Attack on Salman Rushdie highlights ‘dangerous trend’ of free speech ‘hostility’ and violence in America

The attack on Salman Rushdie by an assailant who was not even alive when the Ayatollah Khomeini of Iran issued a fatwa against the author’s life is indicative of two dangerous political trends in America: “the growing hostility to free speech and the legitimation of violence as an acceptable form of political protest.”

According to Fox News contributor Judith Miller, “while antipathy to free speech and the endorsement of violence against political opponents may be a hallmark of secular autocracies and authoritarian theocracies like Iran, their growing resurgence among both conservatives and liberals in the U.S. is particularly ominous.”

 

Miller points to an increasing number of attempts to remove certain books from school curriculums and public libraries as evidence of her claim.

“While challenges of LGBTQ books by conservative groups account for a third of all recent attempted bans, left-wing activists and organizations have also lobbied to remove books, courses, and speakers from school curriculums and college campuses,” she writes.

And, she states, an increasing number of students believe it’s fine to use violence to silence someone.

“According to the most recent annual survey conducted by FIRE, the Foundation for Individual Rights in Expression, two-thirds of students said it was ‘acceptable’ to shout down speakers on campus, up four percentage points from 2020,” she reports. “Almost one fourth said it was acceptable to use violence to stop someone from speaking, up 5 percentage points in 2020.”

Cancel culture has claimed the reputations of liberal talk show host Ellen DeGeneres and author J.K. Rowling, Miller continues, and, “academia’s growing assaults on free speech have been particularly egregious.”

 

The very people who should be most vocal in their support of free speech — writers — “have often failed to defend it,” Miller states, citing a quote from free speech advocate Bari Weiss.

“We live in a culture in which many of the most celebrated people…believe that words are violence,” Weiss wrote on Substack. “In this, they have much in common with Iranian Ayatollah Ruhollah Khomeini.”

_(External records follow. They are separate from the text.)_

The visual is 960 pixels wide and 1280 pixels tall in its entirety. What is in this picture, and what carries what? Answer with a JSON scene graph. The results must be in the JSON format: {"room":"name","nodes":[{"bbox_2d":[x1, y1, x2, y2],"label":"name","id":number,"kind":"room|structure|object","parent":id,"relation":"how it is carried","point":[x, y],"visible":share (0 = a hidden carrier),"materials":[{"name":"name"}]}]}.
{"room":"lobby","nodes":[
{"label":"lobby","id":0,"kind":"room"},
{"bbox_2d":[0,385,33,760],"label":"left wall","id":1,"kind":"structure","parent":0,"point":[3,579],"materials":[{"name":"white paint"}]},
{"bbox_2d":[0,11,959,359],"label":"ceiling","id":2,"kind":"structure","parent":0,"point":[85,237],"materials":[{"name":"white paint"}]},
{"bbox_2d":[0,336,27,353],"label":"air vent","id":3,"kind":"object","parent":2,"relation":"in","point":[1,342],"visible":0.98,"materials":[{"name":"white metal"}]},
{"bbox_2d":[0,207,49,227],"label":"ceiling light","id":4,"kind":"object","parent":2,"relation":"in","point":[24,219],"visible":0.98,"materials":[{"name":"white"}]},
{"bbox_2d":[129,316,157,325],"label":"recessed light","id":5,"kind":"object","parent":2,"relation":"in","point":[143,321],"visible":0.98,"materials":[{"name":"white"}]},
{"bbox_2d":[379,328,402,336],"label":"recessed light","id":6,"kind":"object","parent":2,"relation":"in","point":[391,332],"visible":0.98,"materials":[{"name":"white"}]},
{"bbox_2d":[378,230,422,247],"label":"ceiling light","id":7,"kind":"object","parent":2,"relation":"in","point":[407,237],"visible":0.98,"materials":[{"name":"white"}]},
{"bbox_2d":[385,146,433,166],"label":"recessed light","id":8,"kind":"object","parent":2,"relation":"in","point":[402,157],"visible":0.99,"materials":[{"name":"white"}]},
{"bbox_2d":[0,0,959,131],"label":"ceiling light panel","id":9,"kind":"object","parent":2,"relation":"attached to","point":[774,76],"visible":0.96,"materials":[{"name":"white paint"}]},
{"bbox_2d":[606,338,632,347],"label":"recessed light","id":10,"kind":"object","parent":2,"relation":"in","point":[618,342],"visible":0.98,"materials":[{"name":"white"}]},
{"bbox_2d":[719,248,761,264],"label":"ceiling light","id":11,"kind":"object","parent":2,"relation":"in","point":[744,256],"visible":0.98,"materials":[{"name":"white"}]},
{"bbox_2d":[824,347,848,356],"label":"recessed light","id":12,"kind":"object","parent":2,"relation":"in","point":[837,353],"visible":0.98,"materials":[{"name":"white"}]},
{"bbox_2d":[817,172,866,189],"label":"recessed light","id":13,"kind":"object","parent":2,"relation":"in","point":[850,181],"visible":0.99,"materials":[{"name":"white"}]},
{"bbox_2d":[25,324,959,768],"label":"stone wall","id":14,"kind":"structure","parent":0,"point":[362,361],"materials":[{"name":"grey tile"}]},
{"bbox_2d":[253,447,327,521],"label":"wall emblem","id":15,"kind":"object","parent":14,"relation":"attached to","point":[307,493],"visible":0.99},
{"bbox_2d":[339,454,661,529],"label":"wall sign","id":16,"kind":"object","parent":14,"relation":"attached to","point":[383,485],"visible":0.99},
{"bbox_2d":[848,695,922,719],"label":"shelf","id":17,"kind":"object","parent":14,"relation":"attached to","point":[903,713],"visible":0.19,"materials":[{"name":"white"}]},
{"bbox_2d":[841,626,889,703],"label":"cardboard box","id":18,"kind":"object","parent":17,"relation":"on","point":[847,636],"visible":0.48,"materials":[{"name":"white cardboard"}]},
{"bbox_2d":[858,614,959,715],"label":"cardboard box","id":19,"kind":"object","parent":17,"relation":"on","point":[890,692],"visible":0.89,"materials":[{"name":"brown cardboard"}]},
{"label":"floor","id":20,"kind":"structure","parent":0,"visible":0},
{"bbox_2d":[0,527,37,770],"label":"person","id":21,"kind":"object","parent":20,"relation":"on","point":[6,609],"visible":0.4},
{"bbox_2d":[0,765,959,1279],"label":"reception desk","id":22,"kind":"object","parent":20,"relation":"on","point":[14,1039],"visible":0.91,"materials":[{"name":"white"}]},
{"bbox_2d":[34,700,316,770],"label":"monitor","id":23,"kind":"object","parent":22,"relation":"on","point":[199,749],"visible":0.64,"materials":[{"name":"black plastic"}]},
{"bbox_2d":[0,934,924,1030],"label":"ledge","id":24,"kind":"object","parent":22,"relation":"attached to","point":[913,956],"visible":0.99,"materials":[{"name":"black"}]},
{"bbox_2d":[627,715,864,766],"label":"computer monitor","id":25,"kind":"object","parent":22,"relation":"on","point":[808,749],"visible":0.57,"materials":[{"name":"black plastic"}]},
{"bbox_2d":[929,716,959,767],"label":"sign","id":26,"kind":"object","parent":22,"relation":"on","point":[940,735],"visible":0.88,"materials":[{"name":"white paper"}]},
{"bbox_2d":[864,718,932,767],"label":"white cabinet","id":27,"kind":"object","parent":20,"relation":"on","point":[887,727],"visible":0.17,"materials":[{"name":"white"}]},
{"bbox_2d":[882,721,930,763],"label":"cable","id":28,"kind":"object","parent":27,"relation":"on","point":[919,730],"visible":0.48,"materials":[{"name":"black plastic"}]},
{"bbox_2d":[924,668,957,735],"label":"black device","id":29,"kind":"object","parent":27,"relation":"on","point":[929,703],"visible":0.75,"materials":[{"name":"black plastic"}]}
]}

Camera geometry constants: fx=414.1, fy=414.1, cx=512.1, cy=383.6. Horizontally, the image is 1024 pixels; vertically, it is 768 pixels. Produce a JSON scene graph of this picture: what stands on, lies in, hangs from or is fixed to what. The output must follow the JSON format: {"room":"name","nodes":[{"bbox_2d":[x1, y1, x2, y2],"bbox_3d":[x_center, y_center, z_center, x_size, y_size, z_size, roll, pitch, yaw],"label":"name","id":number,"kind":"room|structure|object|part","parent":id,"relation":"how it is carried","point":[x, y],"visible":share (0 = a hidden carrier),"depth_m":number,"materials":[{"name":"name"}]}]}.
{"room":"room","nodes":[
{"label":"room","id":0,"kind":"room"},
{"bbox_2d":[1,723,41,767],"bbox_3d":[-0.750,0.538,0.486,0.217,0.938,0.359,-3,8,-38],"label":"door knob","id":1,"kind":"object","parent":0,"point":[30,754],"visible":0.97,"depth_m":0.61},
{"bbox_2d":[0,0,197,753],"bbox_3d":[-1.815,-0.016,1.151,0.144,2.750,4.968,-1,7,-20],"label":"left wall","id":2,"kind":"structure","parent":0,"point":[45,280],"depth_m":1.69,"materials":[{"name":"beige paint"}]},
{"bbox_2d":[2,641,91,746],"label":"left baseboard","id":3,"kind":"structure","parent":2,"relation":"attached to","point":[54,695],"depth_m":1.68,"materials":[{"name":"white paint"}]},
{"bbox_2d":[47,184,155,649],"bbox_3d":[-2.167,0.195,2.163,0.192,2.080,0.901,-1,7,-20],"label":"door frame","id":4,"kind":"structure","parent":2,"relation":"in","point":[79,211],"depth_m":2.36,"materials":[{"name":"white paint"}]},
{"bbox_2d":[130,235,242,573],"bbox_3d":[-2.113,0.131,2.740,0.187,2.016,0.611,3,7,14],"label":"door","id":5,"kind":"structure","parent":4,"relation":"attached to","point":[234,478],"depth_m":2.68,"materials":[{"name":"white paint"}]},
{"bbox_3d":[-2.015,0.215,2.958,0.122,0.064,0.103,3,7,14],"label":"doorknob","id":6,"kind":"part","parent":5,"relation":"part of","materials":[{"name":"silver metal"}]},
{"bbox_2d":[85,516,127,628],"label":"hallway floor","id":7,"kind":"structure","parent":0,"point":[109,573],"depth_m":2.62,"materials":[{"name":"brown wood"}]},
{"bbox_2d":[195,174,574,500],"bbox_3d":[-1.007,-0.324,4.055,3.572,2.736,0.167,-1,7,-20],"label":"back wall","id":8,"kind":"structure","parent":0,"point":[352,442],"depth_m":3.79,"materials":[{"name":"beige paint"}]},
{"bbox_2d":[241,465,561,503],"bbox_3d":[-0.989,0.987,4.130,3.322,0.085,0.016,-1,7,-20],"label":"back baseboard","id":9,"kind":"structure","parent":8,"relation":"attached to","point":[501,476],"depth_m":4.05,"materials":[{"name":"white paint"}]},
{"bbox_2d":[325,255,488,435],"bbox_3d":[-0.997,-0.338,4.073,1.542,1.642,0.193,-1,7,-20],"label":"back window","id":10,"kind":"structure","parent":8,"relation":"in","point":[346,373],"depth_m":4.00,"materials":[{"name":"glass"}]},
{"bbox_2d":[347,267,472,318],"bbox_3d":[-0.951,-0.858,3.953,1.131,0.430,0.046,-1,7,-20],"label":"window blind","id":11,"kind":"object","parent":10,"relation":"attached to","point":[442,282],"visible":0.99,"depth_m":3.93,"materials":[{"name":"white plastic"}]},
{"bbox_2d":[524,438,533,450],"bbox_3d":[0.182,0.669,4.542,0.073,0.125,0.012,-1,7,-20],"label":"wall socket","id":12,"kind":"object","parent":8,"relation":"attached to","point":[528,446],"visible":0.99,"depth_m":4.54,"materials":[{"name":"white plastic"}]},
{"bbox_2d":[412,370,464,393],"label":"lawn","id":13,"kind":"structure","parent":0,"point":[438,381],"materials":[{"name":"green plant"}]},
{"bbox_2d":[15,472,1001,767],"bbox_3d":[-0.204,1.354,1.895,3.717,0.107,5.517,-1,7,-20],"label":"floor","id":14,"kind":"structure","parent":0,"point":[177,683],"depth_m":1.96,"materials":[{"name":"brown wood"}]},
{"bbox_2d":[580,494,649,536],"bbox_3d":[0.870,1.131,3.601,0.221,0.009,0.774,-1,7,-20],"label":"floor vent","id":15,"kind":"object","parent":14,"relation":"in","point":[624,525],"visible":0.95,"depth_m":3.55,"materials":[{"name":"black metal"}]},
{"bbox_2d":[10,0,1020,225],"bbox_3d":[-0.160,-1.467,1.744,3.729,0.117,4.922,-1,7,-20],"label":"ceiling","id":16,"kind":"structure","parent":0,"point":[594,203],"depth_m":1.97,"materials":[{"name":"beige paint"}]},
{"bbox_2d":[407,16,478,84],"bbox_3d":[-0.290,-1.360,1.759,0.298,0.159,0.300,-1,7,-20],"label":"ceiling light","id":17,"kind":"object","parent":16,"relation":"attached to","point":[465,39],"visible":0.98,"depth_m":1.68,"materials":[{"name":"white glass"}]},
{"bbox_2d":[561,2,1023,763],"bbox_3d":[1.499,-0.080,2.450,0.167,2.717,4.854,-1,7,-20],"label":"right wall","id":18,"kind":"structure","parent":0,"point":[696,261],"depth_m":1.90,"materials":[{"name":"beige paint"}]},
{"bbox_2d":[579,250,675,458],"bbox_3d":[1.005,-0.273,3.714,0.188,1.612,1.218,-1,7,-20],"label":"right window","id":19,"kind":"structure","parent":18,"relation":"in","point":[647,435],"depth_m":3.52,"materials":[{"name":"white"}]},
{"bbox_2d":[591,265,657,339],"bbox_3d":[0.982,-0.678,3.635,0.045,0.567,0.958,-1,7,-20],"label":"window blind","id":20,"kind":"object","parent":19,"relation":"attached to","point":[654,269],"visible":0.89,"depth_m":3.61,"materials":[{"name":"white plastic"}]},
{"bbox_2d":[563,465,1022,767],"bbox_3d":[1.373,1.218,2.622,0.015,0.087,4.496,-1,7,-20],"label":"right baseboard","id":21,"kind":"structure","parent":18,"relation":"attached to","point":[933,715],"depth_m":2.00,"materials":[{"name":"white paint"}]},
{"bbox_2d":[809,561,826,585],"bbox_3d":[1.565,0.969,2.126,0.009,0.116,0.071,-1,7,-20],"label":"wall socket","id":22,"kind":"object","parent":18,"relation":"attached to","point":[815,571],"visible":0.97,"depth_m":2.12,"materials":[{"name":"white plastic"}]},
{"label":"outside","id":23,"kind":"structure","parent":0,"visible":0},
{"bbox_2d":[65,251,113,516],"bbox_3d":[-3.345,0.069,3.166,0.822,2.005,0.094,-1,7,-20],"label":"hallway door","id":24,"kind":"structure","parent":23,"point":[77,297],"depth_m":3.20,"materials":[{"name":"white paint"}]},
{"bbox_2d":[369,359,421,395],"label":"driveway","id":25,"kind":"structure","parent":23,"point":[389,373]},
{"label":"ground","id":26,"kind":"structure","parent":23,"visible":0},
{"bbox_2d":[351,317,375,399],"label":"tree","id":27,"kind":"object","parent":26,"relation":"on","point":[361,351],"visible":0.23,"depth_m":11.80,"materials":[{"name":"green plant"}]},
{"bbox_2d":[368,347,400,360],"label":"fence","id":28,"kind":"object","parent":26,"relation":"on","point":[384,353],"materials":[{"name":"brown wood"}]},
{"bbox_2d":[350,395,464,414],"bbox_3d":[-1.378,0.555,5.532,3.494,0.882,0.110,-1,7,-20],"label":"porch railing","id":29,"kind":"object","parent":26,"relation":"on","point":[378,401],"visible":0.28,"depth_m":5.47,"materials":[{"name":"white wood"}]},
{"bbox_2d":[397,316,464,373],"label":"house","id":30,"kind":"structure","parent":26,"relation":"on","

“If words have become the equivalent of violence,” writes Miller, “violence, itself, has increasingly become legitimized as a form of protest.”

In the wake of Jan. 6, 2021, University of California, Davis, researchers revealed that “20.5% of the 8,620 people surveyed said that political violence was sometimes justifiable to achieve a specific objective,” Miller writes. “Over 42% agreed that ‘having a strong leader for America is more important than having a democracy.'”

And while Miller points to the convicted Capitol rioters and the alleged belief of some “that violence was justified by a ‘stolen’ election,” she stresses that the trend toward normalizing violence as an acceptable part of protesting is coming from both sides of the political aisle.

 

“Some left-wing activists and liberal commentators have also abandoned their commitment to peaceful protest. While the vast majority of protests in the wake of the heinous killing of George Floyd were peaceful, what people tend to remember is the rioting, looting, and $1-$2 billion in damages to government buildings and businesses, many minority-owned, in Minneapolis, Seattle, and New York – and the muted criticism of such violence,” she states.

“While possibly gratifying in the short term,” Miller adds, “such violence has often proved counterproductive in promoting positive change.”